By Curtis Black, communitymediaworkshop.org
CHICAGO - With Chicago described as one of the nation’s “dropout epicenters” by Education Week, young people here are saying the dropout problem may be more of a “pushout” problem.
Two events Saturday will feature youth activists as part of a national week of activitiesto bring attention to the “school pushout crisis” and advocate for “the human right of every young person to a quality education.”
On Saturday morning, young people from Blocks Together (Humboldt Park), the Young Women’s Action Team (Rogers Park), MAGIC (Woodlawn), Gender Just, the Chicago Freedom School, and the Korean Resource and Cultural Center will participate in a panel discussion of the “school to prison pipeline” sponsored by the Project Nia and the Mansfield Institute for Social Justice at Roosevelt University, 430 S. Michigan, (Saturday, October 16, 9:30 a.m. to noon).
Starting at 1 p.m. the Southwest Youth Collaborative hosts a Day of Expression with youth workshops on education rights, the pushout crisis and the school-to-prison pipeline, with an open mike following at 6 to 9 p.m. at 2749 W. 63rd.

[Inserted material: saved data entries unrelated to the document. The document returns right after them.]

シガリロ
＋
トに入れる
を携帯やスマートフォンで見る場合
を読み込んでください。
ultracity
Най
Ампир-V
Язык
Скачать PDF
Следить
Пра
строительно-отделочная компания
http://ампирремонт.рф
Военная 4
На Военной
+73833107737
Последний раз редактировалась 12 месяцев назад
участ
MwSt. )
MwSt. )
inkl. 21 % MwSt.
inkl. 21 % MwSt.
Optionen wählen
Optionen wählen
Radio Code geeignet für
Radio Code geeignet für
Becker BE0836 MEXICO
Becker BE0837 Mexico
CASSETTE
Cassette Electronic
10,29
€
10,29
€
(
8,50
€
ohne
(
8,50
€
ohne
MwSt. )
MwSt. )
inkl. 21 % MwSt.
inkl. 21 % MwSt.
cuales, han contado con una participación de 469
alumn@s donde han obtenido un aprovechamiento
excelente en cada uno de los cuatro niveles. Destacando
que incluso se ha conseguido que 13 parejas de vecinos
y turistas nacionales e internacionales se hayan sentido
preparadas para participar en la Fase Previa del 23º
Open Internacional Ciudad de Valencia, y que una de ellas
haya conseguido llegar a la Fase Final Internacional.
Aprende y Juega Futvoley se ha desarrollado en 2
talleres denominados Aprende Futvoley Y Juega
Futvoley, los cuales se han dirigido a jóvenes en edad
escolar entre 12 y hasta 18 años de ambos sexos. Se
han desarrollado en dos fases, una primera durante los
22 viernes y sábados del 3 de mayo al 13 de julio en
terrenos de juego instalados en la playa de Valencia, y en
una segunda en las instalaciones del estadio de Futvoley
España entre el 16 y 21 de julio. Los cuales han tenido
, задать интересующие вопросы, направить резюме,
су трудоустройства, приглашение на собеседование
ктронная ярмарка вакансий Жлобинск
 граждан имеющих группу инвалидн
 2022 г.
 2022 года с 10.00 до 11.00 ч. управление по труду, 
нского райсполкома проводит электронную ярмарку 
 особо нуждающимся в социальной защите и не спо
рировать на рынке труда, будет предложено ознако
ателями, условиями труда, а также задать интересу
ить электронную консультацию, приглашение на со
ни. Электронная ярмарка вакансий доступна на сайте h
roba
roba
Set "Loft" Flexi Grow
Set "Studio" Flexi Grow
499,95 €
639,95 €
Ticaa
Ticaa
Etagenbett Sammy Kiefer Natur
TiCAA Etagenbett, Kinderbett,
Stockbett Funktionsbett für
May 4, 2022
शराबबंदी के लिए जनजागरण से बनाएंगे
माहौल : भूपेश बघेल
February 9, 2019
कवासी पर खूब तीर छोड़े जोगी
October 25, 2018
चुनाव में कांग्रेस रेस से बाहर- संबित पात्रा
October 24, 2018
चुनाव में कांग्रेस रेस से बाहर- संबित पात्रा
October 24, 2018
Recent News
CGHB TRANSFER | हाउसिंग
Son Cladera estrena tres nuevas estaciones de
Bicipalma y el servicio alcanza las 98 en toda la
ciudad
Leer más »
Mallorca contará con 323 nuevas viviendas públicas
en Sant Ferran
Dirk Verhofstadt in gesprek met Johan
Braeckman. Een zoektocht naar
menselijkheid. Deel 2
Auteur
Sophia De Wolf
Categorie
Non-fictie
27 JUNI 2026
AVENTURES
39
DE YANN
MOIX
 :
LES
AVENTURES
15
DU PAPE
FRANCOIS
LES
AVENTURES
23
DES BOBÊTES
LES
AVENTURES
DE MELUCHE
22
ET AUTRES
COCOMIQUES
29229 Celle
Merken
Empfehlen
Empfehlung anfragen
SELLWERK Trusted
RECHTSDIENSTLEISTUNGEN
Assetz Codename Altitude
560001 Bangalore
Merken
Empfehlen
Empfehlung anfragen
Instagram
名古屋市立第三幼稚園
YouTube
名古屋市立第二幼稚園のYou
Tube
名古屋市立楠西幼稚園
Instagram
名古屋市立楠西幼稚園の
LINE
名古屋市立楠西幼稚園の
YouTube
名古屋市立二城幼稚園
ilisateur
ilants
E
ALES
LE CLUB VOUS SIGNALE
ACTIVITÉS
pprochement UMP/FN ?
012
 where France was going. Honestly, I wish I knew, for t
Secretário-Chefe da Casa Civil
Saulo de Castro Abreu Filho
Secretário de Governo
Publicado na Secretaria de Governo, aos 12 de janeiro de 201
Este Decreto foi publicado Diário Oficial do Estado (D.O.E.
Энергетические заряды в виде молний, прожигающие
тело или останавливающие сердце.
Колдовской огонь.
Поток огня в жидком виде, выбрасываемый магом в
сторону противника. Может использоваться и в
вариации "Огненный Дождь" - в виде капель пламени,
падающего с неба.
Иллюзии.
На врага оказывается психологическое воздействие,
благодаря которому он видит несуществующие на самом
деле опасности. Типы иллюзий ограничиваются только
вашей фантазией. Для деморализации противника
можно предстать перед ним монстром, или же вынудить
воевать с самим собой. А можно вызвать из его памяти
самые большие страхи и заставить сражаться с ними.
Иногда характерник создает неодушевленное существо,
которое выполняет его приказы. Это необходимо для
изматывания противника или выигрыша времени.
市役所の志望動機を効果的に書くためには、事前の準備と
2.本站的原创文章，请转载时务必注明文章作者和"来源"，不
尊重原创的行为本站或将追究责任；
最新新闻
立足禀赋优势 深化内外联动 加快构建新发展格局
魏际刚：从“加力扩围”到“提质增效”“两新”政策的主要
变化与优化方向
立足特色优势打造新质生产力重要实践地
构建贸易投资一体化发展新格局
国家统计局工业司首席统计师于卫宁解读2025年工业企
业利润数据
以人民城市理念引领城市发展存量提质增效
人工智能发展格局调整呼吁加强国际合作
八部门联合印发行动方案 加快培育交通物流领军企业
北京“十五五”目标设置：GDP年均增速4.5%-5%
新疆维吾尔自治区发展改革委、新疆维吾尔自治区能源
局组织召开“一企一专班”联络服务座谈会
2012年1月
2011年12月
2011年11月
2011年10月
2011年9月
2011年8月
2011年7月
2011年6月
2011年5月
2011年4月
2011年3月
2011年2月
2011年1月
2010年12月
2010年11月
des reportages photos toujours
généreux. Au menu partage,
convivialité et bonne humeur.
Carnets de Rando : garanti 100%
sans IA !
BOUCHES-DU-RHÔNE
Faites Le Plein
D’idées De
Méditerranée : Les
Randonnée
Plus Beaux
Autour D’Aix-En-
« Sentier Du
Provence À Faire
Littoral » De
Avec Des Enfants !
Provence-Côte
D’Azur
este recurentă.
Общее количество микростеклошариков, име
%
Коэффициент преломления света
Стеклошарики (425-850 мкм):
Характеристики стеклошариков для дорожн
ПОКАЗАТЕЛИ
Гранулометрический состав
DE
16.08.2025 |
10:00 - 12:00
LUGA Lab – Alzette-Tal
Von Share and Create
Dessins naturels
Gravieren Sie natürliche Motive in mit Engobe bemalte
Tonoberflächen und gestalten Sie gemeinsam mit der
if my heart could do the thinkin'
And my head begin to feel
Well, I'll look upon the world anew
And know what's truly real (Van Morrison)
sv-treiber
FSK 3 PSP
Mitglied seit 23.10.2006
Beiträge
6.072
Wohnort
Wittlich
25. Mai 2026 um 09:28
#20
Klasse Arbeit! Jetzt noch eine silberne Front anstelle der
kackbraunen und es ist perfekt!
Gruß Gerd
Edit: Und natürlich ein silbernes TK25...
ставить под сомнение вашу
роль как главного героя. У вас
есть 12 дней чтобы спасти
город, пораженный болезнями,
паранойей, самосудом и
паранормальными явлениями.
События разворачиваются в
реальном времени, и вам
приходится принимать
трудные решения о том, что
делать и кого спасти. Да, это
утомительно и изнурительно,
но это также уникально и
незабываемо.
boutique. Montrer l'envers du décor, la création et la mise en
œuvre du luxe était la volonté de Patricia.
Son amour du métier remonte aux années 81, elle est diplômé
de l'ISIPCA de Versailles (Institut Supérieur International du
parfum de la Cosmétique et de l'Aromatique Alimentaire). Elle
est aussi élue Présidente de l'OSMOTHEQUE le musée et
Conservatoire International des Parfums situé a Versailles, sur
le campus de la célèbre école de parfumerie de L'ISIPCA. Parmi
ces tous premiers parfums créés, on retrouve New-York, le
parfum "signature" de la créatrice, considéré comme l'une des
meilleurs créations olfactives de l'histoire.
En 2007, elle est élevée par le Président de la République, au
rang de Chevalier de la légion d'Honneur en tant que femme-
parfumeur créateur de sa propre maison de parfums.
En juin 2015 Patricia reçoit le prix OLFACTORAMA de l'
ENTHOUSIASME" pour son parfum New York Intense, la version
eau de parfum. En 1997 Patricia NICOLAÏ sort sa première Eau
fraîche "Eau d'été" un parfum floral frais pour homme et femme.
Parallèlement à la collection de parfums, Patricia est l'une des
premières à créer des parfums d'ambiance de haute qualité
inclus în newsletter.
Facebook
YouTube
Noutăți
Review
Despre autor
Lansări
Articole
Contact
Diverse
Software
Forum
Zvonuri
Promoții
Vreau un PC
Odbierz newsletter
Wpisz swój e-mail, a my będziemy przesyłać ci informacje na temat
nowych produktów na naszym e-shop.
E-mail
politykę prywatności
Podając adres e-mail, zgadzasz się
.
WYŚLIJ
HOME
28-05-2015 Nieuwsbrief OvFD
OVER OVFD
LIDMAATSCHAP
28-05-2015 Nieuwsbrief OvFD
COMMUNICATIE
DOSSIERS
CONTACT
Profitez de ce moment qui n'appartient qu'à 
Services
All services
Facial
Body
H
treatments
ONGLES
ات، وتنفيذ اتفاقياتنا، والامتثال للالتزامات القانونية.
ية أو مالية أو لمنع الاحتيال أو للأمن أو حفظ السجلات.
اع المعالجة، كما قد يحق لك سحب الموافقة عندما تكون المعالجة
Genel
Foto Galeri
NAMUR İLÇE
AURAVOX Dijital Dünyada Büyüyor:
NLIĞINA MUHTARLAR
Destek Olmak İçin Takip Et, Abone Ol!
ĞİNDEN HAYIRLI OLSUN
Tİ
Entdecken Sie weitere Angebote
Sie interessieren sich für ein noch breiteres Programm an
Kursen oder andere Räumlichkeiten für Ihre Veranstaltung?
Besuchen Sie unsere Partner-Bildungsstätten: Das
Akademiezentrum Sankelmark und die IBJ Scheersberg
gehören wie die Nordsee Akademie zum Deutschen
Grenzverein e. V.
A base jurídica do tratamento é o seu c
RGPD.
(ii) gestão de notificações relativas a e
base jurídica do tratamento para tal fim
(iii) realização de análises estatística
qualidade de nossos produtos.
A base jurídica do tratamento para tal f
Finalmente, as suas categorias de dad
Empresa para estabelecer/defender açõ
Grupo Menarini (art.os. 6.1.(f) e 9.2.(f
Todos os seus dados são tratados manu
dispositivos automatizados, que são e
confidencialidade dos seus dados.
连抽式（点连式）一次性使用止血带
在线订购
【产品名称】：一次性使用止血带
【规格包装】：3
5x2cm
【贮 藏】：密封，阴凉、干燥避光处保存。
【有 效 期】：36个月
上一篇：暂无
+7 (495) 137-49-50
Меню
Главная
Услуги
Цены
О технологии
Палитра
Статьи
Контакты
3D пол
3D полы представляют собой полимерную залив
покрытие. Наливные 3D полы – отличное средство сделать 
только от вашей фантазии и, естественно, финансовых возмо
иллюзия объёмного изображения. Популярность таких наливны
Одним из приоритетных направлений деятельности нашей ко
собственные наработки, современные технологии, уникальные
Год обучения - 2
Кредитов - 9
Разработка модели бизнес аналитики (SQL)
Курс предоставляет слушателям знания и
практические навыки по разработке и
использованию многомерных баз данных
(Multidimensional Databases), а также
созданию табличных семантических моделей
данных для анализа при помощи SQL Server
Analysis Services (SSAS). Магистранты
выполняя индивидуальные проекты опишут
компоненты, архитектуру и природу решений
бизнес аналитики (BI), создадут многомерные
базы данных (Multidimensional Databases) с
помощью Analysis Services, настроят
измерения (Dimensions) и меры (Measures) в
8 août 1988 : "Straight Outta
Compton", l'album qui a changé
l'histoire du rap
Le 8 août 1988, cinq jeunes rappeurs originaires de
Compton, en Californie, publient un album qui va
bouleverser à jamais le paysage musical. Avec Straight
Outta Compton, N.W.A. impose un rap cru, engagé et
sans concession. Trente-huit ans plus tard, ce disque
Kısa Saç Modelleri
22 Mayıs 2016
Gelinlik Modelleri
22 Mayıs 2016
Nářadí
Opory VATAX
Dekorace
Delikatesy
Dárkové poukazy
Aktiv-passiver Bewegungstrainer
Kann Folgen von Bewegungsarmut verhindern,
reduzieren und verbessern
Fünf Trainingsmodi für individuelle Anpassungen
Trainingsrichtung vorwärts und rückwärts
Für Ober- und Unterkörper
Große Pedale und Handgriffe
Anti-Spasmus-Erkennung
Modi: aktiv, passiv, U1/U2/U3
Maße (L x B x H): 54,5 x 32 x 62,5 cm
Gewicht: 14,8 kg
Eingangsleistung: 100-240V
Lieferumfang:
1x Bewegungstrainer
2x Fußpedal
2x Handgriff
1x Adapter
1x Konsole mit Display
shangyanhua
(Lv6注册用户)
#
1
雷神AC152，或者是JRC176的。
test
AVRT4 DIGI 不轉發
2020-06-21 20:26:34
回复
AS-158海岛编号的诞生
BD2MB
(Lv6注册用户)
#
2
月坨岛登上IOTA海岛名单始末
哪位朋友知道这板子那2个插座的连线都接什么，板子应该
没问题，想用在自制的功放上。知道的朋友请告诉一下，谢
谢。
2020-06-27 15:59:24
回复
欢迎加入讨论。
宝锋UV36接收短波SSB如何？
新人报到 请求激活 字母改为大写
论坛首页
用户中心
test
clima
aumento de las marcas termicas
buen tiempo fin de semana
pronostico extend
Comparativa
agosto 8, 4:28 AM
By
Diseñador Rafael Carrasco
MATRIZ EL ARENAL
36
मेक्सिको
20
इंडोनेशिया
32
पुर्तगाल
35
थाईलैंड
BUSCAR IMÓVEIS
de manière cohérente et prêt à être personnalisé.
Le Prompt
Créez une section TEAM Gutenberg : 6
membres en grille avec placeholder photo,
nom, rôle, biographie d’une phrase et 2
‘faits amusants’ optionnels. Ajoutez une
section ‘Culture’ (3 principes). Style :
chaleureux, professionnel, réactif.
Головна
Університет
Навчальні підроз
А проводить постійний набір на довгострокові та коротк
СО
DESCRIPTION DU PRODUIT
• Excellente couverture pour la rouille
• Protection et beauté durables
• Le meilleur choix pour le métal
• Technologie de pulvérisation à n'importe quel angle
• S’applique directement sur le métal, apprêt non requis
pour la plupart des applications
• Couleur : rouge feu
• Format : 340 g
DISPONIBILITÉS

Earlier this week Blocks Together held a “mock trial” of CPS over failed disciplinary policies and school pushouts.
School pushouts in Chicago can be the direct result of policies like zero tolerance discipline or “shifting enrollment policies with the privatization of schools,” and can also be the indirect result of lack of resources, including teacher layoffs and larger class sizes, said Blocks Together youth organizer Ana Mercado.
“They only have two social workers at Orr High School, and that’s not meeting children’s needs,” she said. “When you call it a dropout problem, you blame the students for the system’s failings.”
The events are being coordinated with the Dignity in Schools Campaign, a national coalition including the ACLU, Children’s Defense Fund, NAACP Legal Defense Fund, and the Southern Poverty Law Center, along with local organizations, aimed at “refram[ing] the debate around school discipline from one that favors the punishment and exclusion of children and youth who have been failed by unsafe and underperforming schools to one based on human rights — respecting every child’s right to an education.”
According to DISC, expulsions in Illinois schools increased by 44 percent from 2000 to 2006, with black students far more likely to be expelled than others.
Chicago students and activists joined DISC in Washington D.C. at the end of September to lobby Congress to include funding for restorative justice programs and require collection of school climate and disciplinary data in the reauthorization of the Elementary and Secondary Education Act.
DISC has also urged states to use federal stimulus grants to schools for alternative discipline programs.
In Chicago, groups like DISC member Alternatives and others have instituted alternative disciplinary programs in individual schools and have pressed for including restorative justice in the CPS discipline code.
Blocks Together is currently piloting training based on restorative justice for security guards at Banner School; security guards are responding enthusiastically, Mercado said.